Le politique est donc celui qui sait et qui sait faire.
Selon une conception du pouvoir clairement technocratique, il prend ainsi témérairement le contrepied de l’interdit que Hume a posé contre toute démarche allant du savoir au devoir…
Ce recours à la compétence justifie des cabinets, souvent pléthoriques, où oeuvrent des conseillers techniques, qui sont par définition des experts détenant les connaissances nécessaires à l’élaboration des décisions, y compris sur l’état de l’opinion et sur les moyens de la convaincre. D’où l’omniprésence de gourous de la communication qui entourent nos politiques. De même, malgré nombre d’échecs patents, l’appel récurrent à des personnalités issues de la société civile pour exercer le pouvoir politique est justifié par la connaissance scientifique ou technique qu'ils ont d’un domaine d’exercice du pouvoir.
Le politique dispose de l’autorité qui lui a été confiée par le peuple, mais il prétend la dépasser en disposant d’un surcroît d’autorité provenant de sa compétence. C’est une tradition qui remonte à la République de Platon et qui s’est épanouie au travers des utopies du XIXe siècle, du positivisme d’Auguste Comte, du socialisme scientifique de Marx jusqu’aux certitudes de l’économie de marché globalisée d’aujourd’hui.
Dans cette perspective, l’homme politique est justifié par ses certitudes fondées sur la science, ce qui lui fait proclamer qu’il n’y a pas d’alternative à ses décisions, puisqu’il détient la vérité.

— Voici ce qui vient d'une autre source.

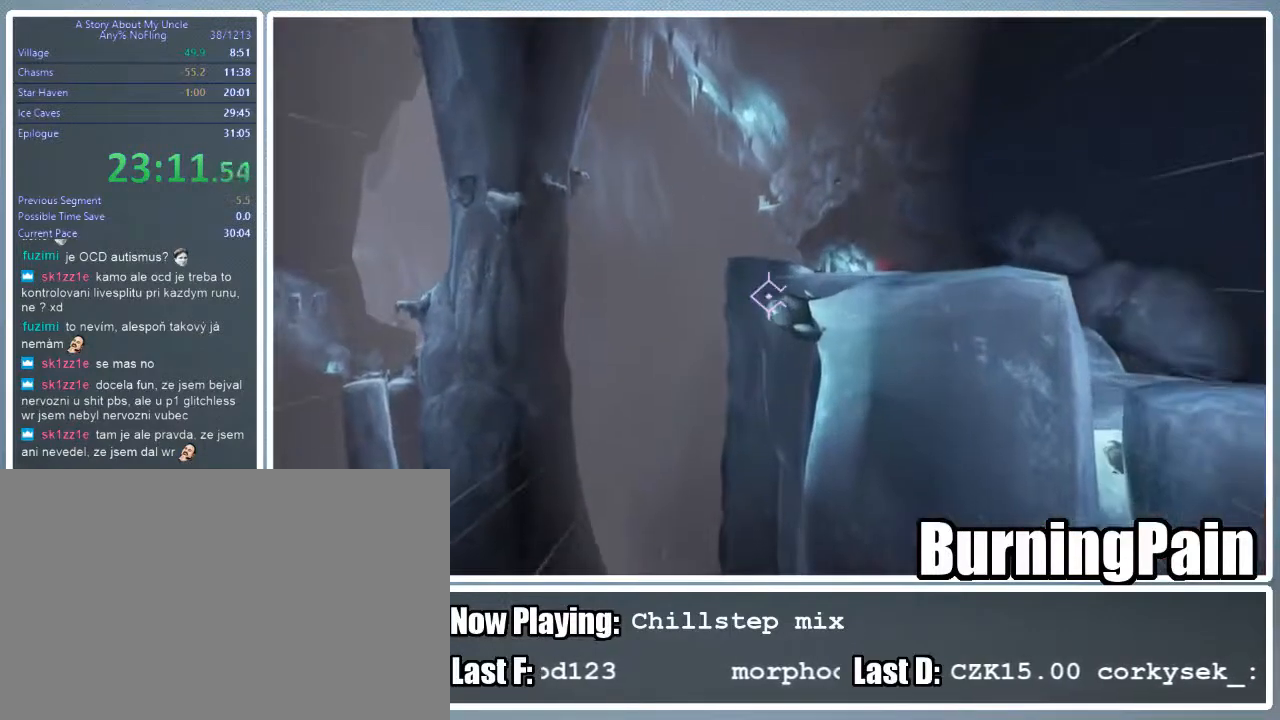
{"keys": ["a", "shift", "w"], "mouse": [], "events": []}
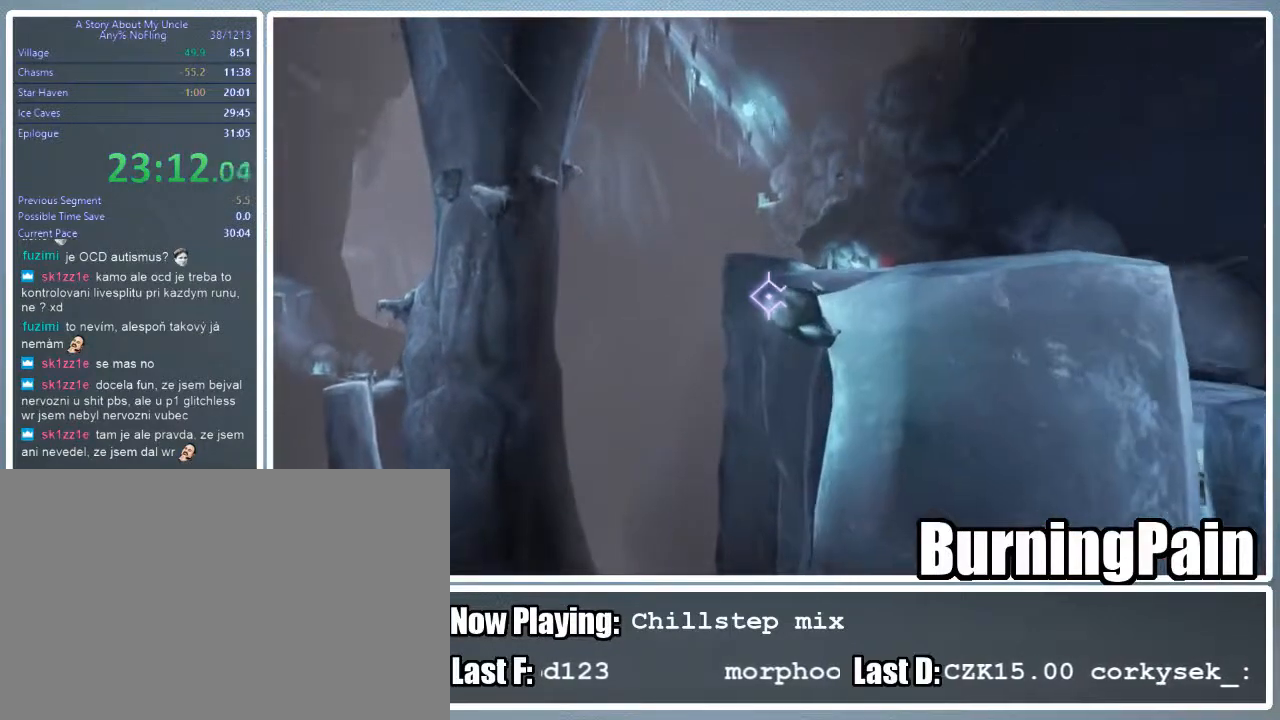
{"keys": ["a", "shift", "w"], "mouse": ["left", "right"], "events": [[378, "mouse_left", "down"], [422, "mouse_right", "down"]]}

Or, on peut observer qu’une telle approche de la politique est fondamentalement optimiste, puisqu’elle s’appuie sur la conviction que les progrès des connaissances permettent de rationaliser les décisions politiques.
Ce qui fait que cette vision du pouvoir politique prête à débat, car elle présuppose que l’État n’est qu’un vaste appareil administratif rationalisé. Il est vrai qu’une tradition de pensée issue des Lumières a longtemps cru que plus une société serait rationnelle mieux elle assurerait à la fois le bonheur et la dignité de ses membres.
Or, l’histoire a montré que la rationalisation du pouvoir conduisait à des monstruosités. De plus, la rationalisation du pouvoir n’annule pas la problématique de la décision, tant les désaccords sur les choix ultimes subsistent. Par exemple, les impératifs de la modernisation de l’économie sont dictés par des choix qui font appel à des valeurs de référence, telles que la rentabilité ou la confiance dans l’avenir, des valeurs qui s’opposent à d’autres valeurs comme la solidarité ou la tradition.
Ce n’est donc pas au pouvoir des experts d’arbitrer entre les valeurs de référence de la société, car la décision politique obéit à d’autres logiques.